If you had been listening to the orders issued under my breath when I had been playing, you would have heard a "GET OVER HERE!" a la Scorpion from Mortal Kombat, me muttering that those Sharks were trying to pull off a "Kilrathi Gang-Bang" or crowing how I'd pulled off the world's cutest little Zerg rush. When I'd gotten my own swarm of Sharks, the Jaws theme was hummed more than once. Then there was the whole "wakka wakka wakka fruit" bit in that algae field.
From him, it is a constant stream of quotes from a PSOne game called Abe's Oddysee and an equally ancient PC game called The Neverhood, interspersed with a few strings of gibberish that sound like he's trying to order Mandarin Dinner #2 very intently.
If you've never played those games, this bears a little explanation. Abe's Oddysee is a 2D platformer/puzzler with an element of Lemmings that came out for the original Playstation. In a design that was years ahead of its time, our enslaved Abe has to not only negotiate the deadly puzzles of Rupture Farms for his own freedom, he also has to rescue his fellow workers and needs their cooperation and good will to do it. This wasn't optional — if you don’t rescue them and/or you piss them off, the rest of your people won't help you when you face the big ugly thing at the end.
There is a full set of commands for Abe to use when asking his fellow workers to do stuff, like Wait or Follow Me, so they can help solve the puzzles. There’s another set of commands to let you hang with the gang, like laughing at their jokes or making farting noises to make them laugh at you, or an angry noise that reminds me of a bumblebee at 3000 RPMs, for when Abe’s friends need a smackdown.
As my son plays Amoebattles, for every "Wait" or "Follow Me" there are several of the angry noises and strings of mangled Chinese. As he gets used to the game's nuances (and it actually has some), the percentage of angry noises fades and in their place we start to get silly noises from Klaymen, like the rendition of the last line of Pop Goes the Weasel as my son drops an omnivorous hammer on some naughty flagellate or other.
My references come from my gaming roots in arcades and with early PCs. His come from growing up with his own games. Abe and Klaymen hit him (and all my gang) right in that sweet spot to be imprinted into their gaming reference lexicon, the same way Blue Elf's need for food is imprinted in mine.
For all our common ground, we each have our own perspective and make our own connection to the same events in Amoebattles. Over the years we have shared enough of these experiences that I understand most of the jokes he makes, but not all of them.

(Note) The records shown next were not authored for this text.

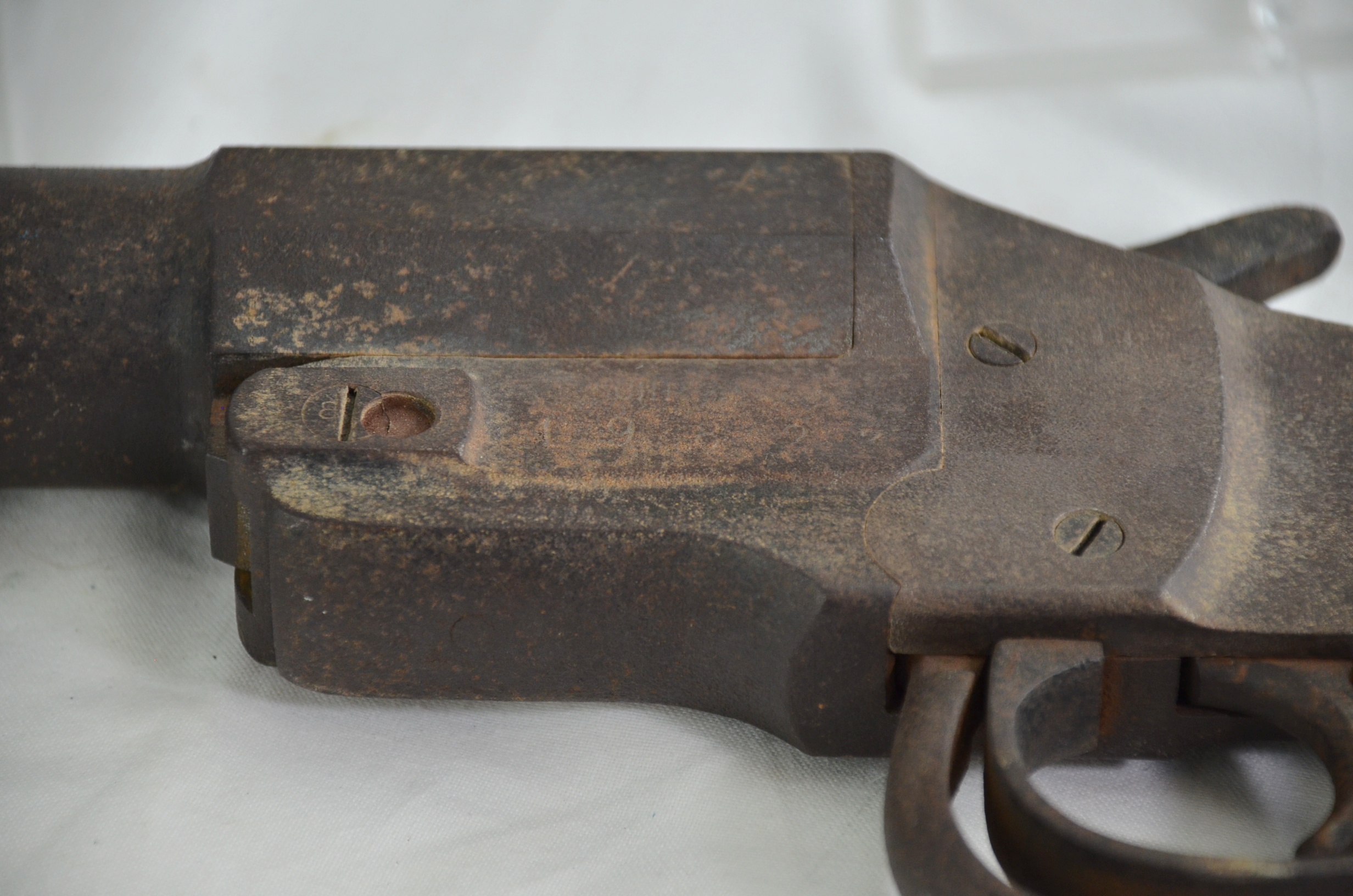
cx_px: 676
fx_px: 7595
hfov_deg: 10.2
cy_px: 448
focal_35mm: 202
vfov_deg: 6.8
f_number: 5.6
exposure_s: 1/250
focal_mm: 135
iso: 640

He pulls out a couple pompous pronouncements I bet came out of Warhammer 40,000: Space Marine, but since I haven't played it yet myself I'm not sure.
Those jarring bits of confusion in this sea of common ground make me think about our experiences as gamers and the gaming industry as a whole. A lot of the conversation about any given game is based on comparison between it and various other games. Take any game and try to talk to someone else about it, and on top of the myriad other differences of perspective and preference involved, we add a different dialect. The very root concepts I am thinking about would be difficult to communicate to someone who never played or didn't click with the other games I’d compare with.

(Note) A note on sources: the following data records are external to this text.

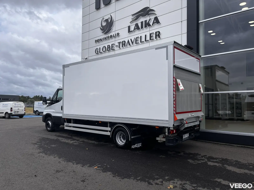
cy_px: 95
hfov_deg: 67.3
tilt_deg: +3.4
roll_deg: -1.8
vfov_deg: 53.1
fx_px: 191
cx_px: 127
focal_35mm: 26
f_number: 1.6
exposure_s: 1/992
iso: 50
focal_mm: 5.1
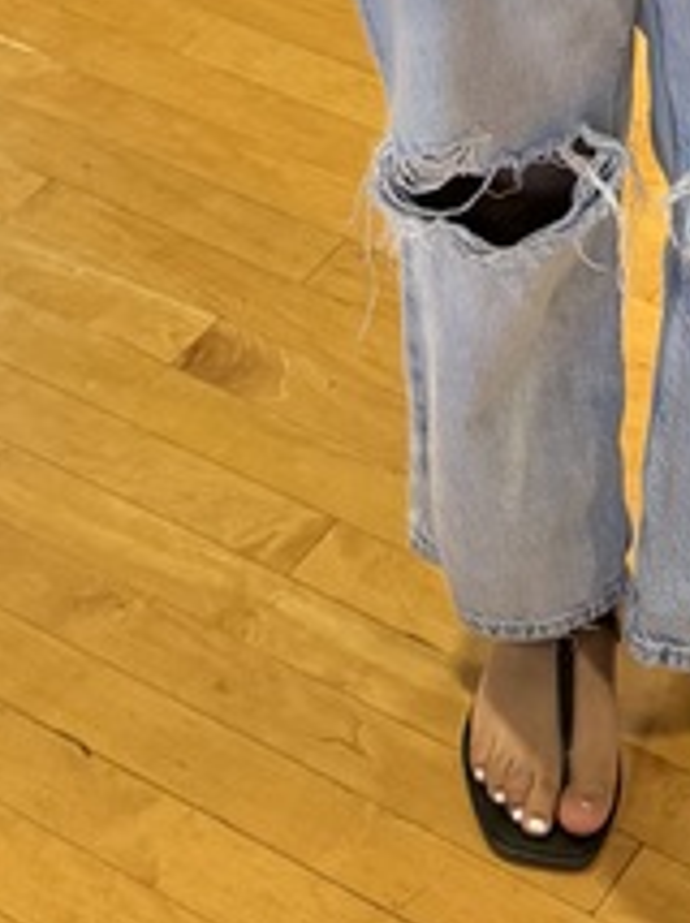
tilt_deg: -18.2
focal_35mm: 115
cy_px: -841
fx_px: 3063
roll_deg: +1.6
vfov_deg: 14.6
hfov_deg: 12.8
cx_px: 548
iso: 200
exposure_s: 1/60
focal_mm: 6.76
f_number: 1.78
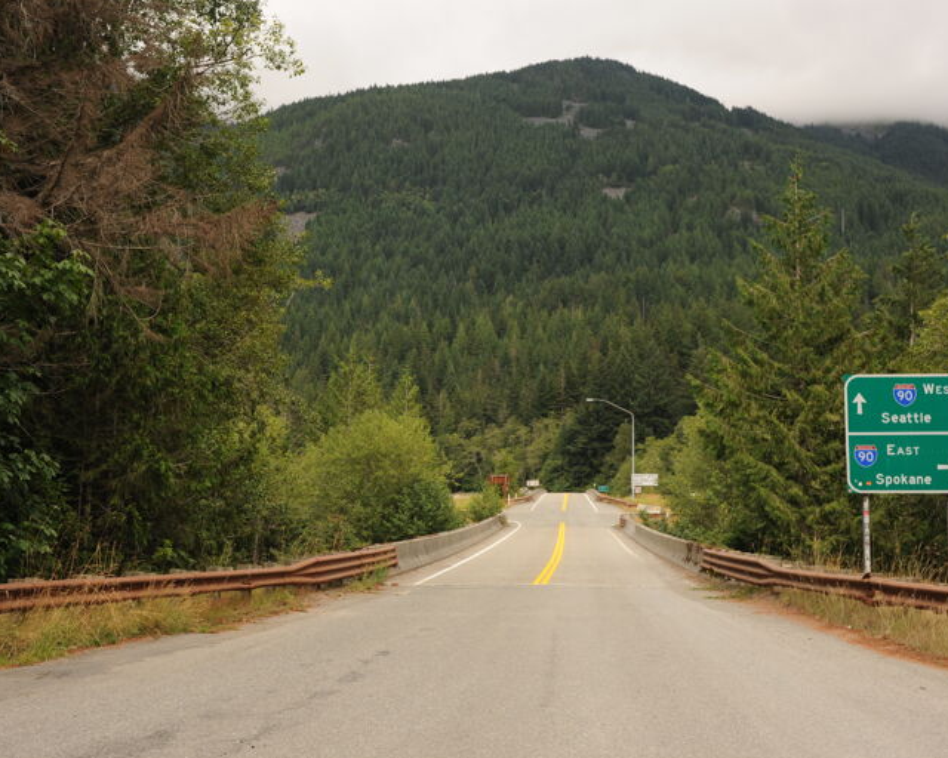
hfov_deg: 44.8
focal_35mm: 41
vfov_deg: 36.5
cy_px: 369
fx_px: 1150
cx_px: 470
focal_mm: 35
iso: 200
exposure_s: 1/400
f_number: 5
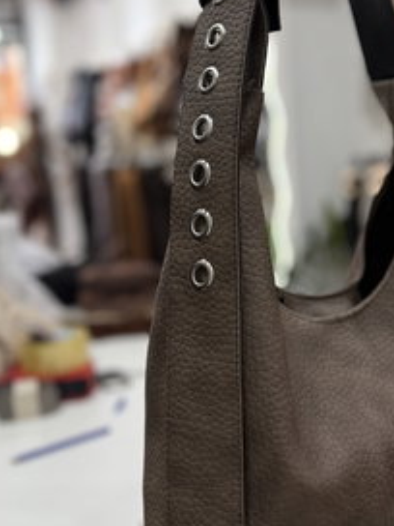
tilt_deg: -7.6
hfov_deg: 30.3
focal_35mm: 47
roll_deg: +1.4
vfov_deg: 40.4
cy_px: 237
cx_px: 301
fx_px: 713
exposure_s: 1/100
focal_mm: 6.76
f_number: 1.78
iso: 200
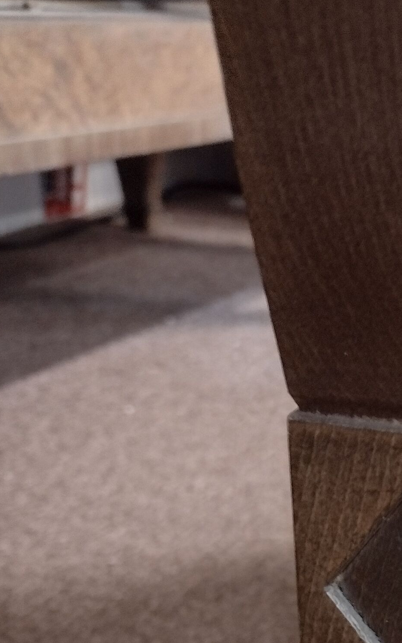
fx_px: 1350
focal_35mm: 77
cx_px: 624
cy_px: 641
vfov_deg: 25.5
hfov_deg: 15.5
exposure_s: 1/25
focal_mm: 4.71
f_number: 1.7
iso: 991
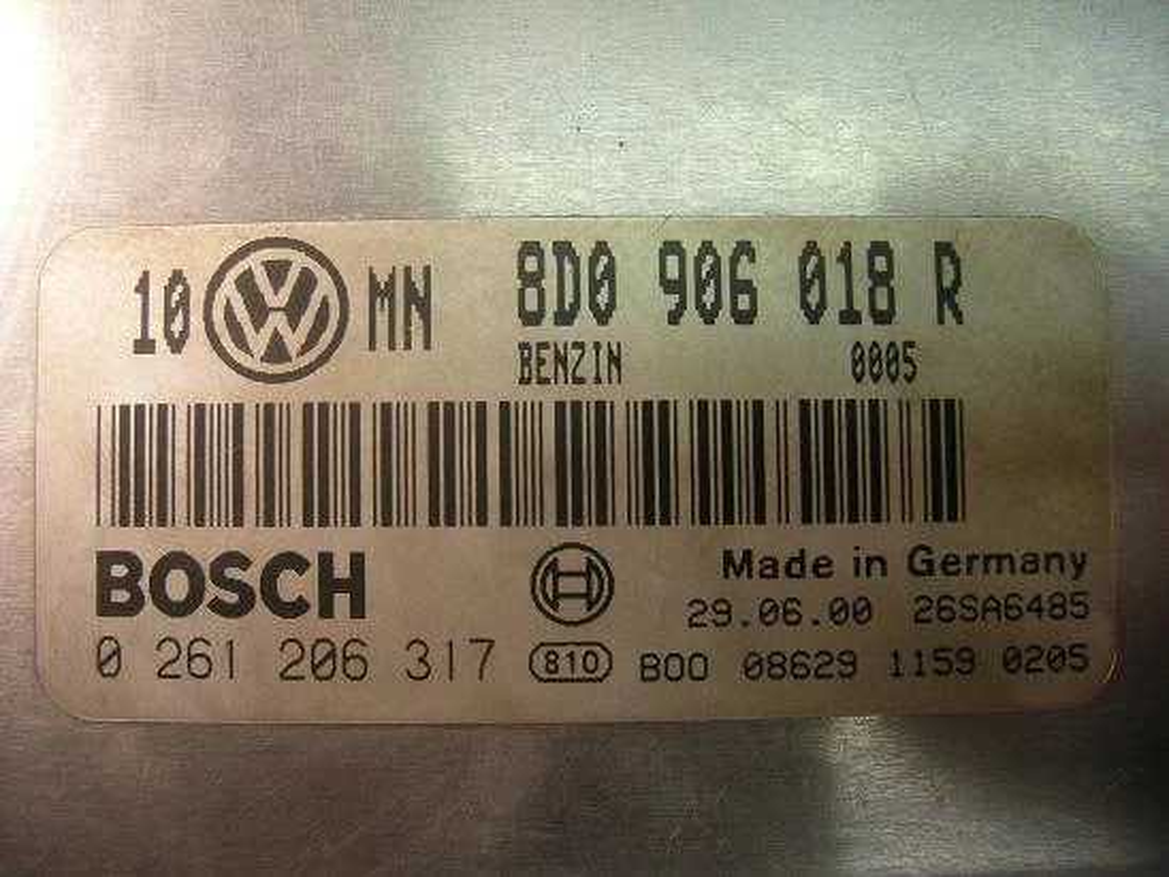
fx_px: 1216
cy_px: 438
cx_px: 584
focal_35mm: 36
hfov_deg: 51.4
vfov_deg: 39.7
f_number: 2.7
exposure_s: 1/59.8
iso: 65
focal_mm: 7.5
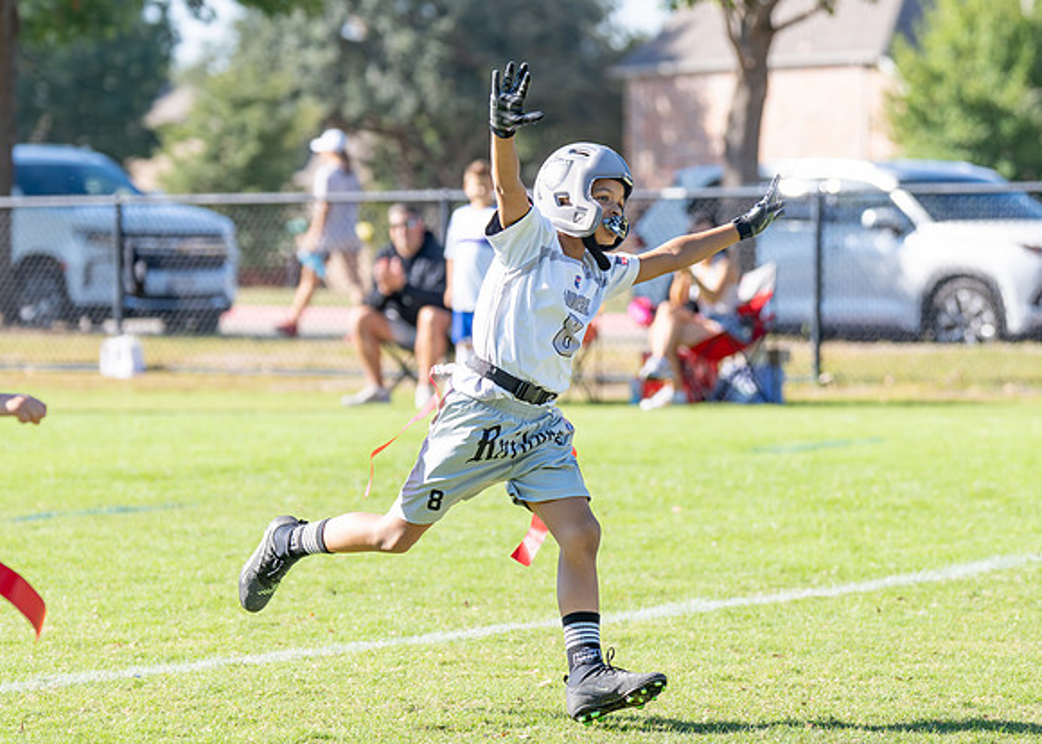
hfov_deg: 10.4
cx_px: 453
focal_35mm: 194
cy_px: 317
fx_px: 5731
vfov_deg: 7.4
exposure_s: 1/2000
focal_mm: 108
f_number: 2.8
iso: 250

How much rancor and dissention in our common discourse is caused by this sort of basic miscommunication? How much time do we spend talking past each other like Captain Picard trying to talk to Dathon the Tamarian? We're all using the same words, but the base meaning is different. We may not even realize just how different. We think we're being clear, but all too often all we get back is Darmak and Jalad at Tanagra, and we're left nonplussed.
These thoughts occupy me for many miles while he completely drains my iPad battery trying to take over that tiny little world. Yes, I mentioned above I'm weird. And it's amazing the lengths my brain will go to in order to avoid thinking about things it doesn't want to when it's stuck stewing in its own juices on a long drive. And even when this trip is over, I'm going to keep thinking about it. Building connections, and keeping them true and strong, is very important.